Center for Causal Discovery - Distinguished Lecture in Causal Discovery

Causal Learning in Signaling Networks

Research Scientist in the School of Medicine
Stanford University
December 17, 2015 - 11:00am
Rooms 407A/B BAUM, 5607 Baum Blvd., The Offices at Baum.

Center for Causal Discovery

Distinguished Lecture in Causal Discovery

University of Pittsburgh, Carnegie Mellon University,

Pittsburgh Supercomputing Center and Yale University

 

[Karen Sachs] Karen Sachs, PhD, Research Scientist in the School of Medicine, Stanford University, “Causal Learning in Signaling Networks,” at 11:00 am on Thursday, December 17, 2015, in Rooms 407A/B BAUM, 5607 Baum Blvd., The Offices at Baum.

 

Abstract: Signaling networks are crucial control circuits that determine cellular behavior.   Probabilistic graphical models can be used to elucidate signaling regulatory interactions, as we initially demonstrated using single cell proteomics data, a data-rich domain.  Despite the large number of available data points in this domain, a number of challenges remain for causal inference, pertaining to the representation of distributions, the underlying dynamics of the system, variable noise and other issues.  In this talk, I will discuss these challenges and some methods to overcome them.  I will also discuss applications for characterizing networks in health and disease.

 

Biography:  Dr.

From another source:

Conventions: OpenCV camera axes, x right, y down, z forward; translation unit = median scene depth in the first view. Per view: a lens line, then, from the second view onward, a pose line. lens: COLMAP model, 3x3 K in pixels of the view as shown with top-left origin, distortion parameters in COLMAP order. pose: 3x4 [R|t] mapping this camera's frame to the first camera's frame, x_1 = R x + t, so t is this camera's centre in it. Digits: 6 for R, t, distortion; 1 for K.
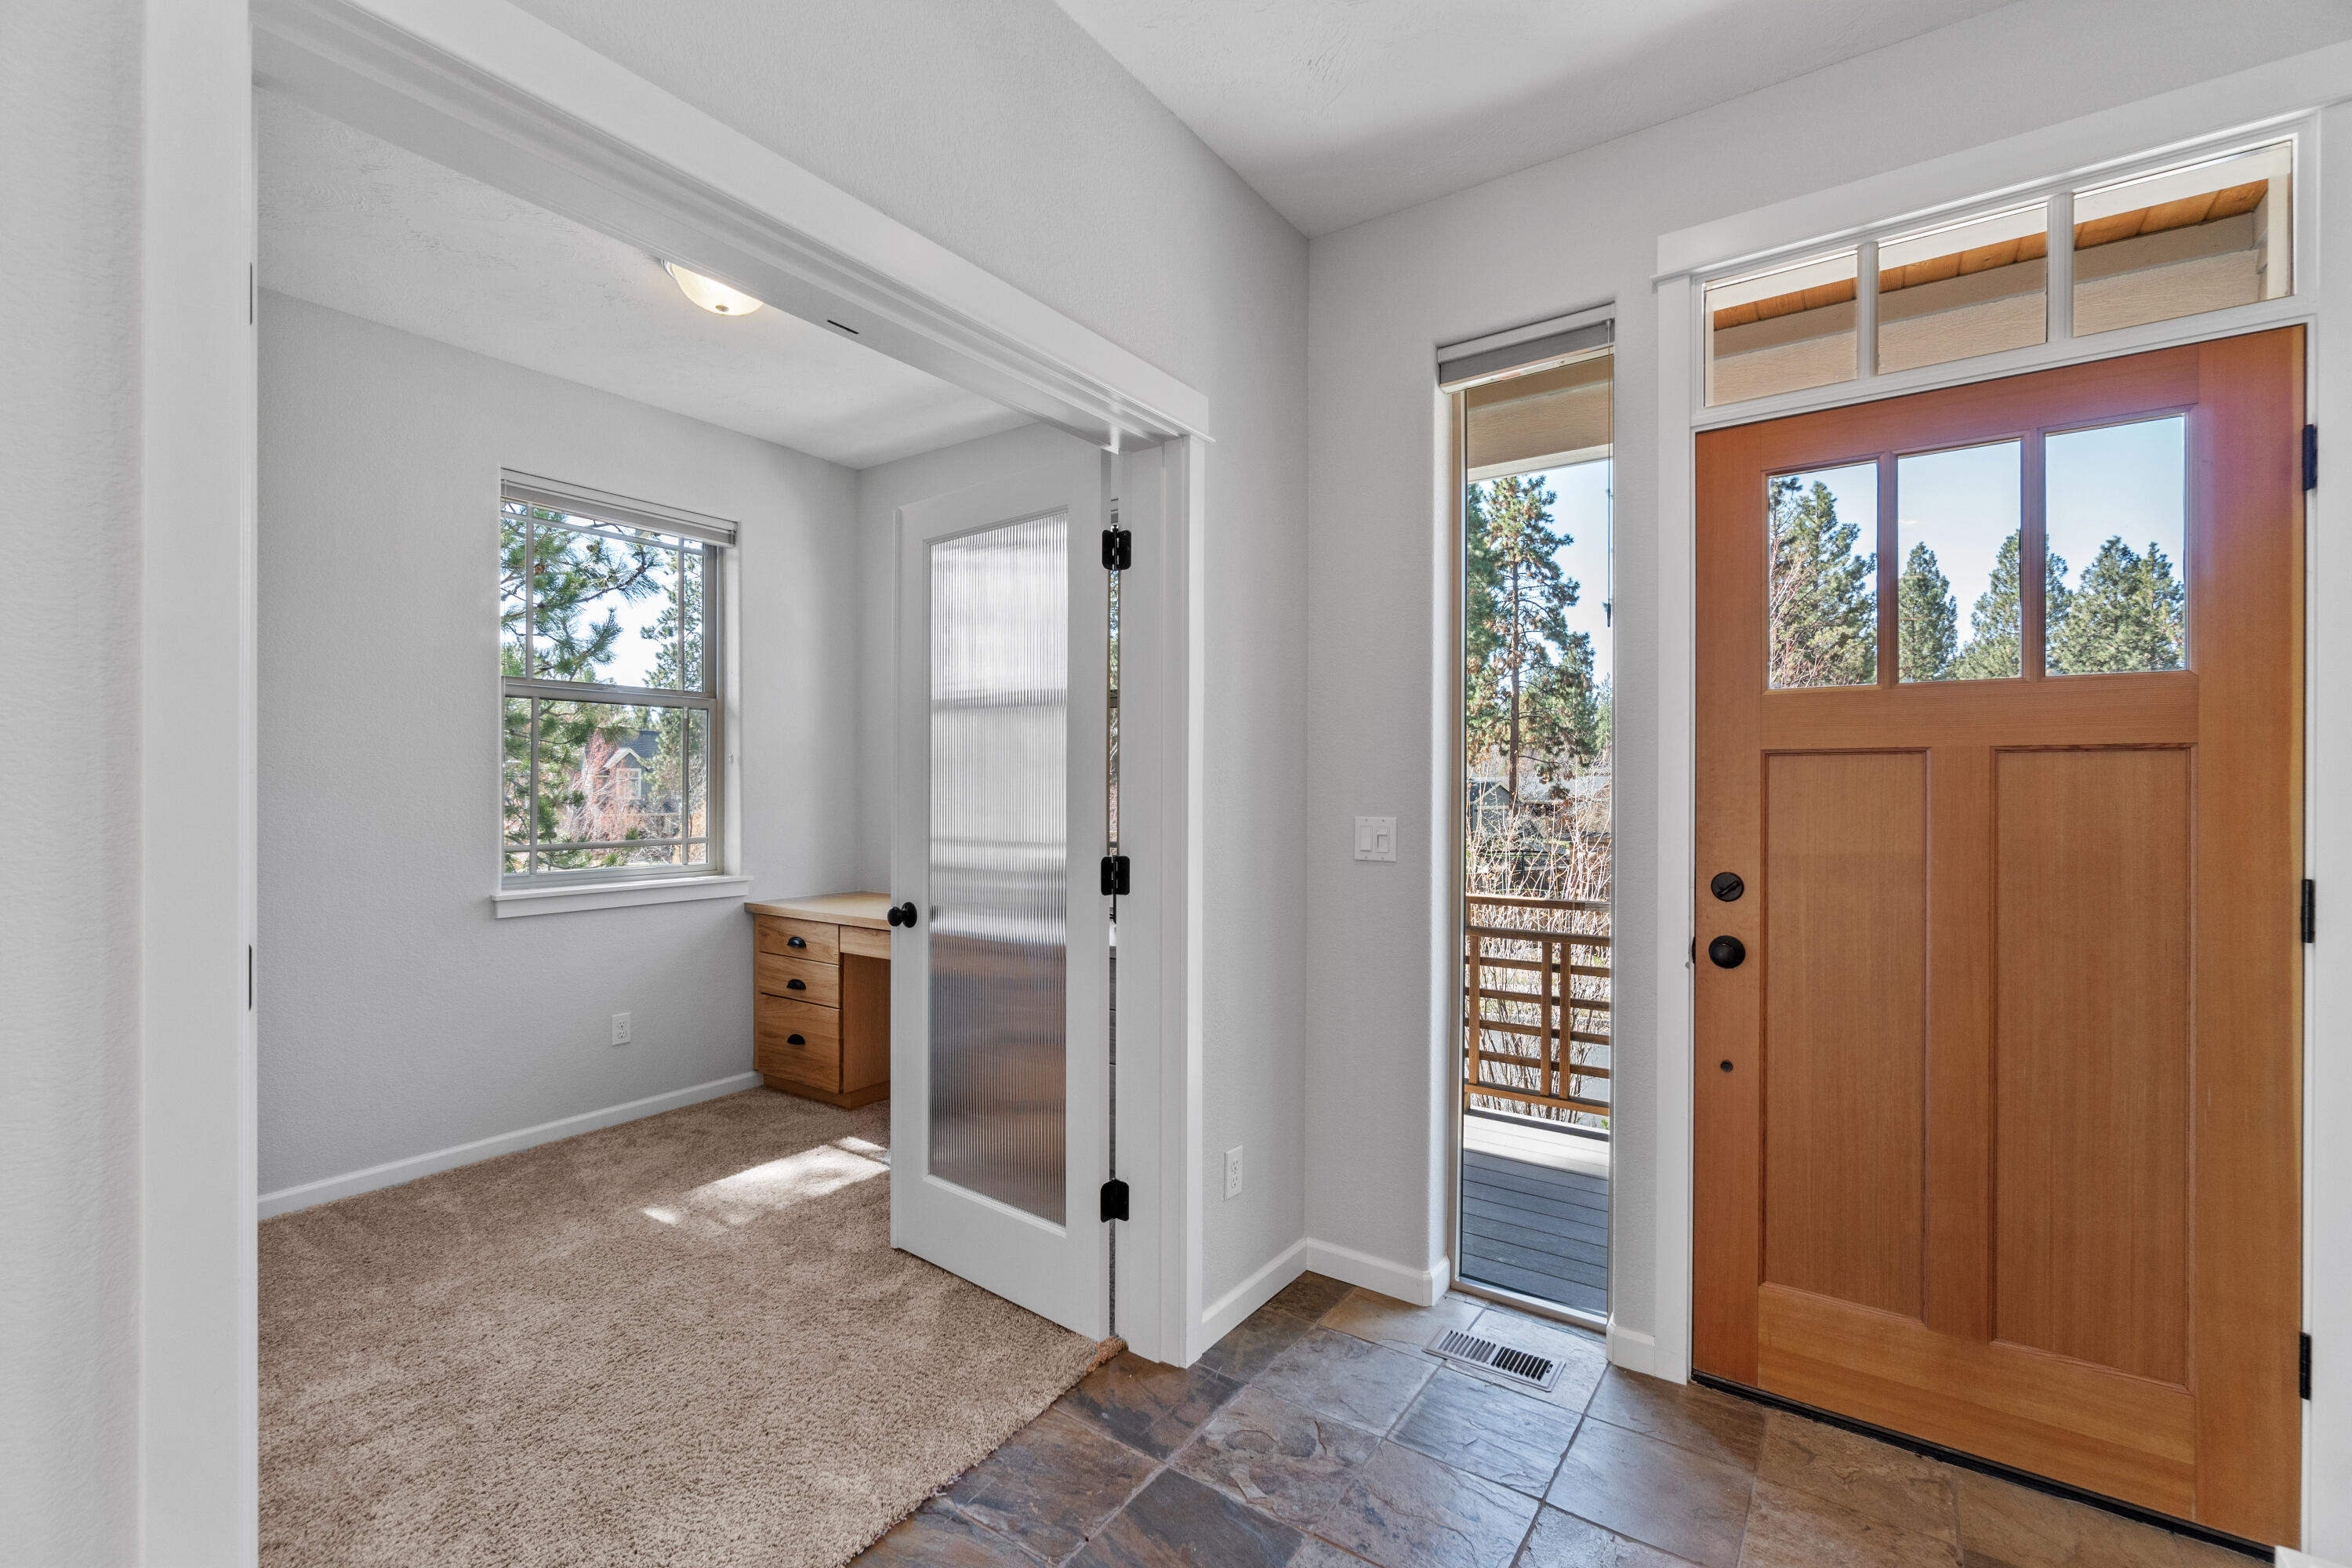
lens RADIAL K [[1022.1, 0, 1191.2], [0, 1022.1, 788.0], [0, 0, 1]] dist [-0.003006, 0.000676]
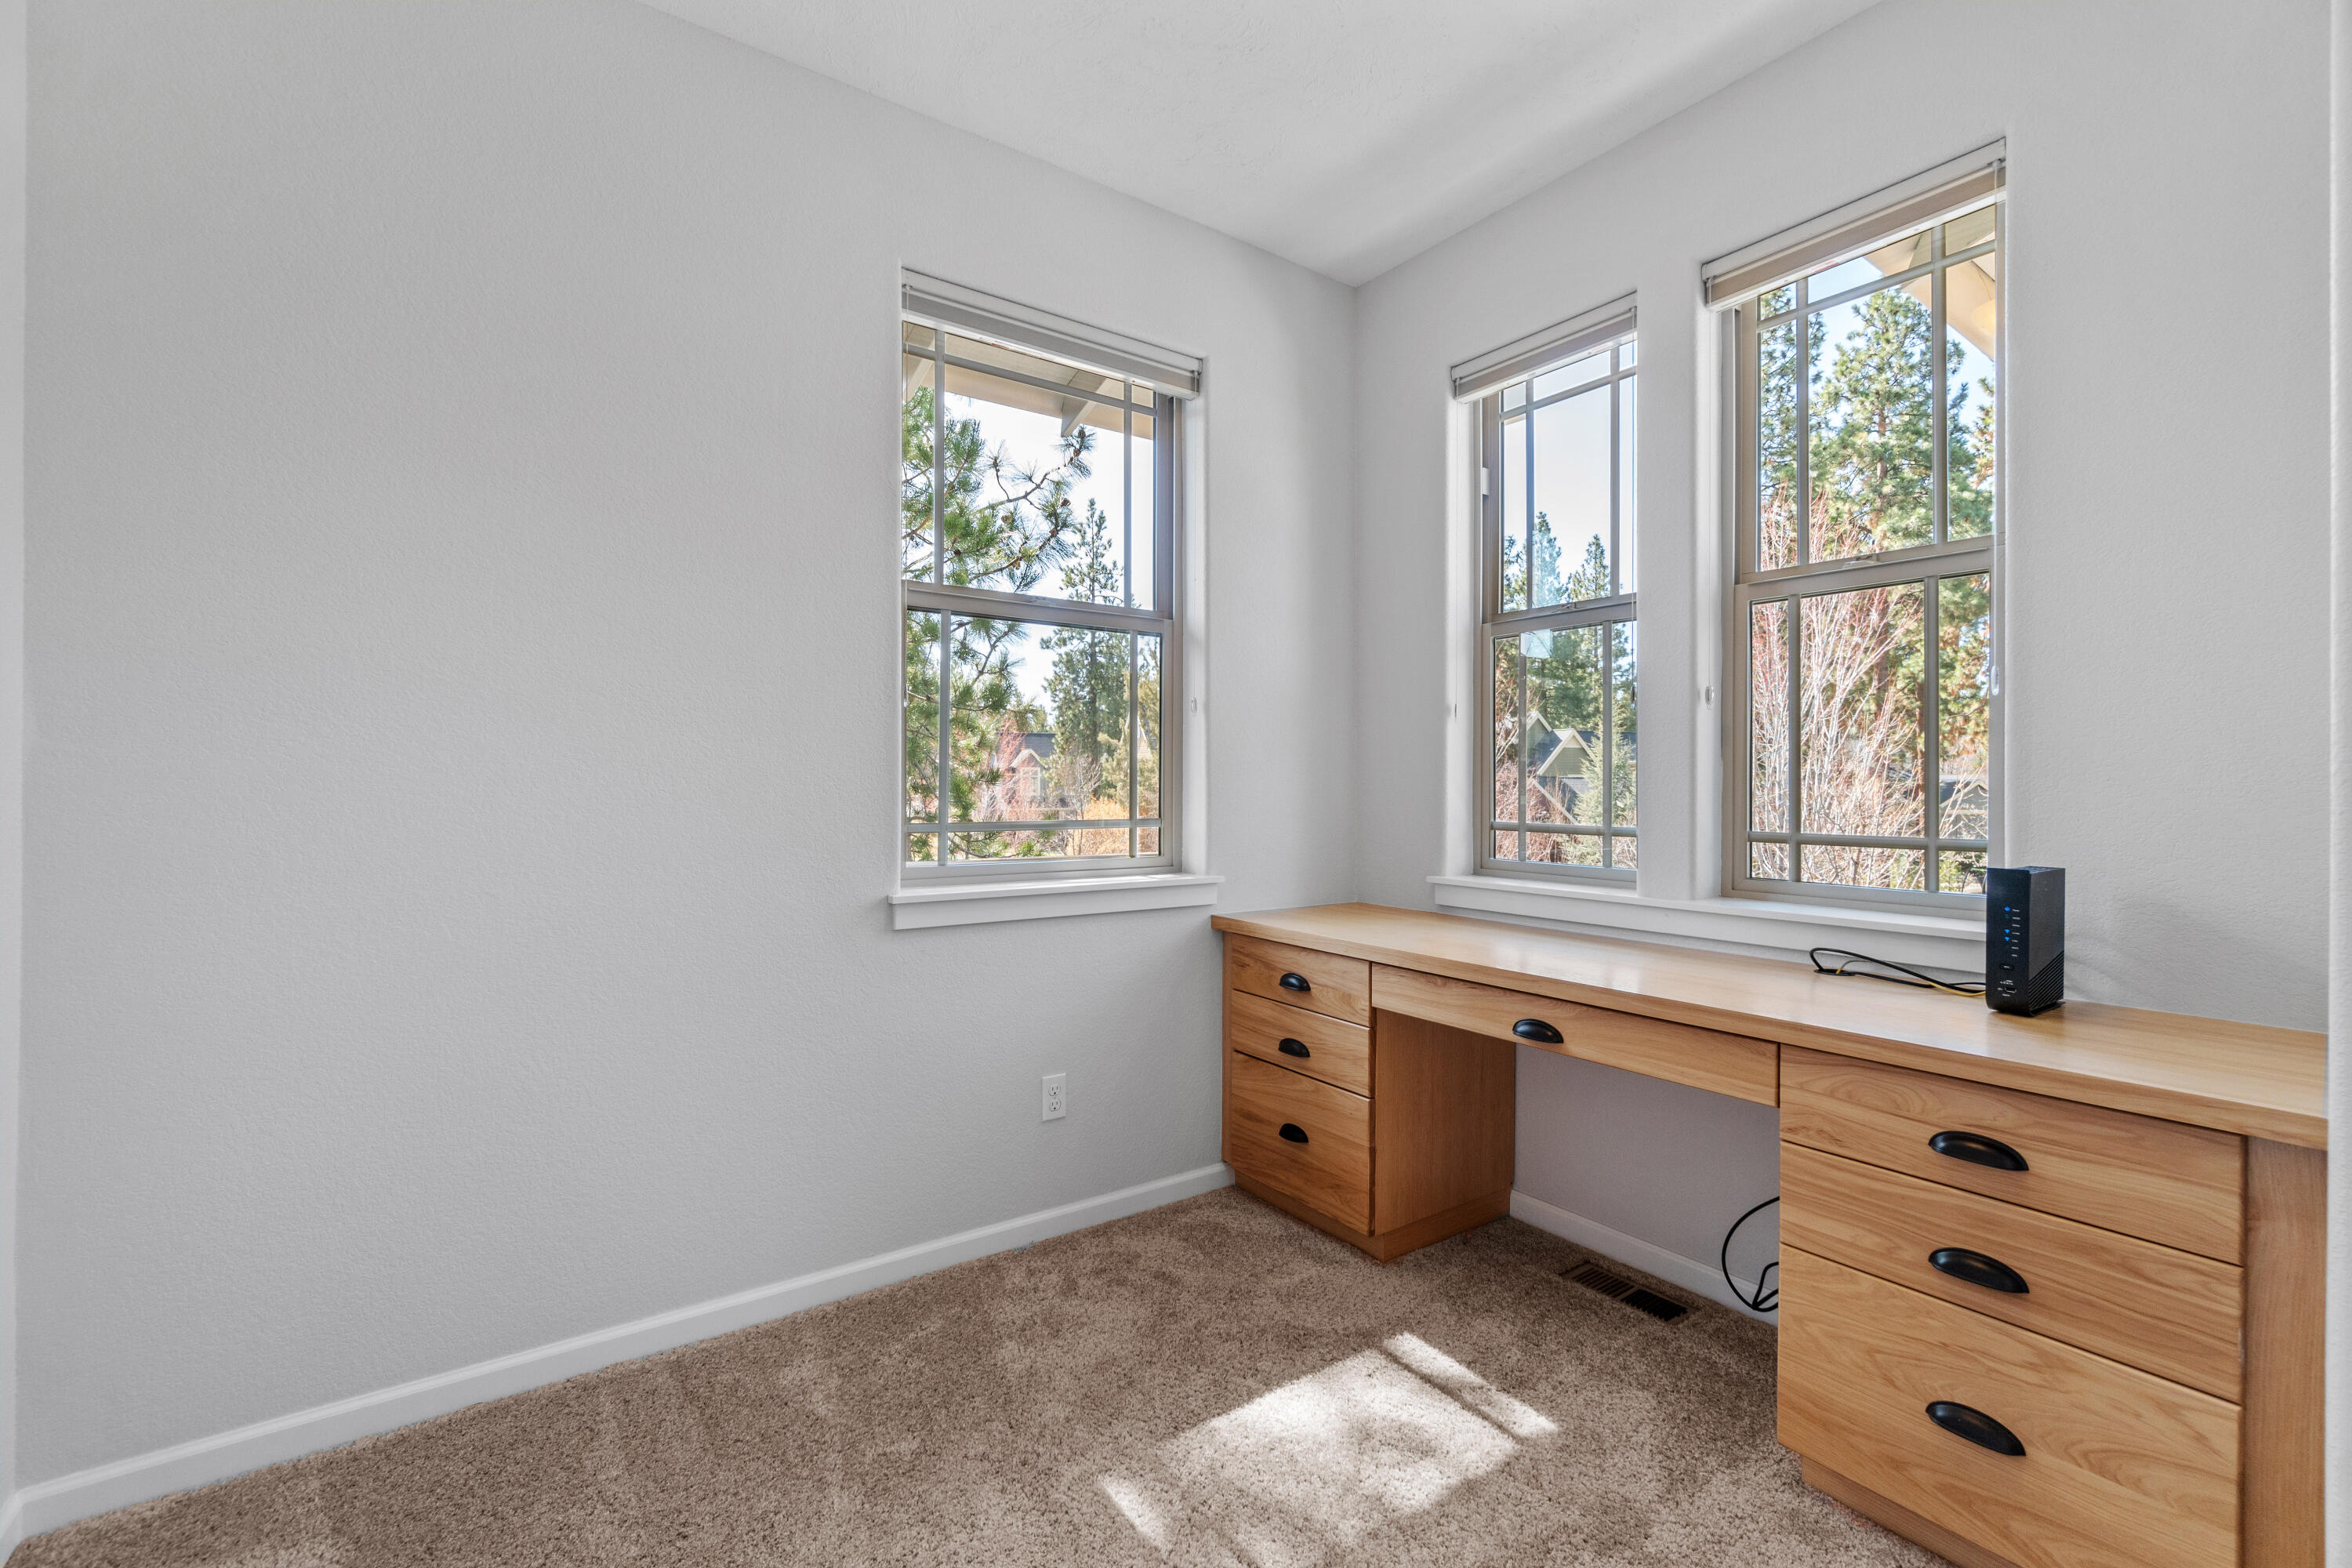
lens RADIAL K [[1022.1, 0, 1171.5], [0, 1022.1, 783.5], [0, 0, 1]] dist [-0.003006, 0.000676]
pose [[0.934180, 0.001749, -0.356799, -0.231100], [-0.003161, 0.999989, -0.003374, 0.028508], [0.356789, 0.004280, 0.934175, 0.373331]]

Karen Sachs is a research scientist at the Stanford School of Medicine.  She did her Ph.D. under the supervision of Dr. Doug Lauffenburger in the Bioengineering department at MIT, during which she introduced the idea of single cell data as potent data for causal inference.  She has spent her career working on single cell data, focusing on causal inference algorithms, as well as other computational approaches, mostly from machine learning.  She came to the Stanford University School of Medicine as a Leukemia and Lymphoma Society postdoctoral fellow, working under the supervision of Dr. Garry Nolan, a world leader in single cell proteomics.  Her application areas include cancer, especially blood cancers, drug response, and immunology.